No, una volta compresa la tecnologia che sta alla base del Warka, questa può essere applicata a edifici, case, torri. Nessuno oggi raccoglie acqua dall’atmosfera, ma in passato è stato sempre fatto. La città di Venezia, ad esempio, era stata progettata per raccogliere l’acqua dall’atmosfera; non ha infatti mai avuto acquedotti, perché sarebbe stato qualcosa di eccessivamente vulnerabile. Tutte le calle a Venezia hanno un pozzo centrale, che non funziona più oggi, ma che veniva sfruttato in tempi passati. Questo è Warka: una tecnologia che era già stata ampiamente utilizzata da popolazioni come gli etruschi. Nella progettazione della città del futuro, dobbiamo riscoprire il nostro passato; con questi presupposti, Warka potrebbe avere un ruolo centrale.
Quali saranno i prossimi step?
Siamo sempre alla ricerca di fondi, per sviluppare il progetto in maniera adeguata. Quotidianamente, cerchiamo bandi a cui partecipare e compiliamo business plan. Questi sono step fondamentali per consolidare il progetto e la tecnologia. Warka water non si inserisce nell’ambito del profit, ma è no profit e open source: chiunque può acquisire i dati e replicarne il modello; il suo core-concept risiede quindi al di fuori dagli schemi normalmente utilizzati dalla nostra società, che si basa sul commercio e sul guadagno.

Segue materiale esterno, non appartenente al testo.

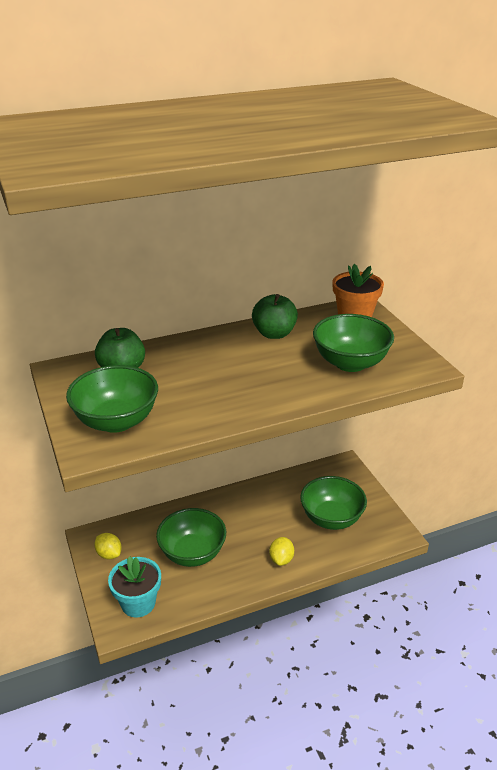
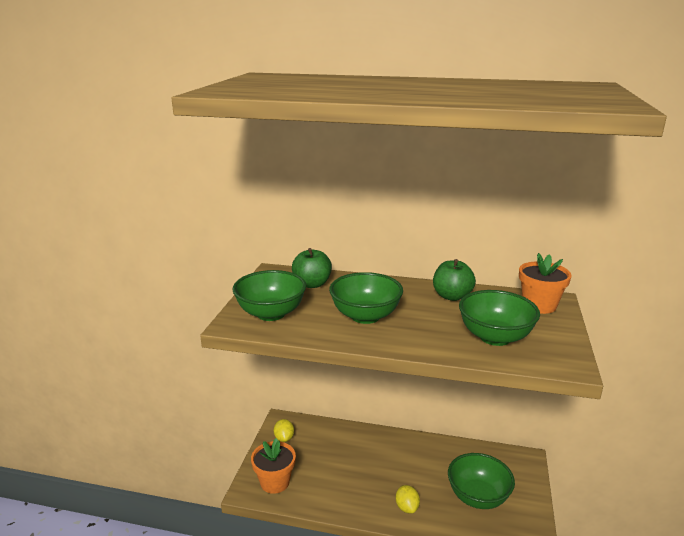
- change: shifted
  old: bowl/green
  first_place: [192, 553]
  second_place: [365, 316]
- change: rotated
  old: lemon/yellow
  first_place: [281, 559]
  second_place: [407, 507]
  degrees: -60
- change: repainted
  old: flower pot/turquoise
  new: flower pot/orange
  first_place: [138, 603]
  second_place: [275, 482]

In che modo state cercando allargare il network di Warka?
Abbiamo preso contatto con aziende e persone in altri Paesi, che potrebbero essere interessati all’idea. Stiamo lavorando in india, Nepal, Indonesia, Colombia. Qui abbiamo preso già contatti con Università, Governi locali, team di lavoro. Si punterà, col supporto di questi partner, allo sviluppo di vari prototipi, indispensabili per passare alle fasi successive. Stiamo volgendo il nostro sguardo a Paesi con ambienti sociali e geo-morfologici diversi, per riuscire ad acquisire un’esperienza quanto più variegata possibile. Stiamo ora preparando una grande campagna mediatica, con diverse esposizioni in Europa, nella speranza di coinvolgere persone, aziende, Governi. Saremo alla Biennale di Venezia, che apre il 28 maggio, dove il Warka sarà esposto per 6 mesi. In Francia, saremo presenti a Bordeaux dalla metà di maggio e il museo di storia naturale di Muster ha richiesto un modellino in scala ridotta del Warka, per conservarlo nella propria collezione permanente. Abbiamo appena vinto un prestigioso premio internazionale, che ci ha portato una grande visibilità. Sono tutte cose che ci auguriamo possano aiutarci nel nostro obiettivo.